August 13th, 2010

oooh, ooh, look, it is foolish!

That is some ugly URL. Whatever. It is the Mark Morford column of August 11.

Morford uses a lot of words. He seems to like them. Including unicorn. He is describing an event in Las Vegas involving a bunch of advertising people, trying to figure out how to Save The Book.

"I was first sort of amazed to learn just how few of these otherwise smart and well-informed folk had much of an idea how the book business works, from imprints to distribution, contracts to cover art. No one really knew how books get made, who makes which decisions, how little control authors have, what we're expected to do nowadays, and so on."

If you are surprised that someone who works in advertising doesn't know how something works -- really, how _anything at all_ works -- then you have not been paying attention. Possibly because of all language-abuse you are engaging in.

"few also seemed to have much sense of just how bad it's become for books and authors, how much corporate consolidation has occurred, how increasingly extinct is the "undiscovered author" or killer book deal, how few writers can make a living at their craft anymore."

Not sure where to go with this, other than that the broke author having to work a day job to pay the bills is a really, really, really ancient idea. Also, the author going unacclaimed until death? Long-wearing as well. I'd like to see Mr. Morford convince me it's genuinely worse now than it has ever been before.

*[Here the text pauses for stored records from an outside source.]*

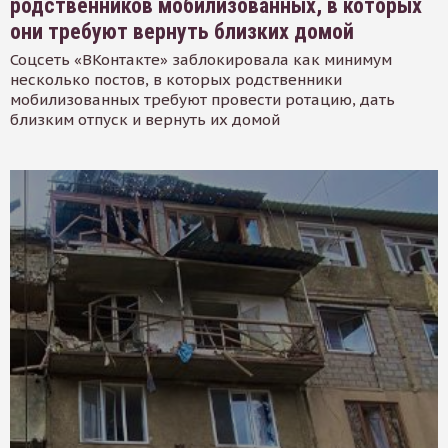
родственников мобилизованных, в которых
они требуют вернуть близких домой
Соцсеть «ВКонтакте» заблокировала как минимум
несколько постов, в которых родственники
мобилизованных требуют провести ротацию, дать
близким отпуск и вернуть их домой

A little side note: this may have pissed me off.

"How many new authors can you name in the past few years whose books aren't lame knockoffs of cheeseball teen vampires, boy wizards, or dead old men of the Illuminati? It's ugly out there."

I wonder how he would react if I reeled off a bunch of really great romance novelists? Or non-fiction authors? Hmmmm? Think he'd say they don't count either? Thinking maybe this guy is another litcrit snob? That's what I'm thinking.

The ad guys did not propose to Save The Book by switching from Dead Wood to something else. From my perspective, this would be because ad guys are idiots. However, apparently Morford is living in some alternate universe, in which:

"It's because the book -- the printed one, wood pulp and ink, glue and sweat and blood -- remains a nearly perfect product."


"Think about it. It hasn't been fundamentally improved upon for 1,000 years."

Gutenberg must not count.

"Few other products in the world match it for reach and purity of function. It's cheap, transportable, sharable."

Not manuscripts in 1010, they weren't. Not cheap at all. Transportable, sure. Sharable, definitely. But _not_ cheap. "It's immersive, transformative, offers universal and timeless appeal", well, as long as you know how to read that particular language in that particular script, "across all nationalities, religions, races, creeds, politics, classes, education levels." Uhhhhh... "No other product you can name matches the book across the efficiency/cost/intimacy/experience matrix. It's flawless."

I'm always amazed when someone can get the error rate in a sentence close to the number of words in a sentence. It takes work to do that.

I think if Morford could quit talking about sex and proxies for sex (strippers, Hitachi Magic Wands, unicorns), he might be able to pay attention enough to notice that the whole kindle thing was intended to address exactly the problem that concerns him:

"The big question is not if we can reinvent it, but rather, if our appetites have become too frenzied and distracted to save it."

But I'm not sure _anything_ can save a man who can go to Vegas and get distracted by winning $100 at blackjack. And Christy Turlington.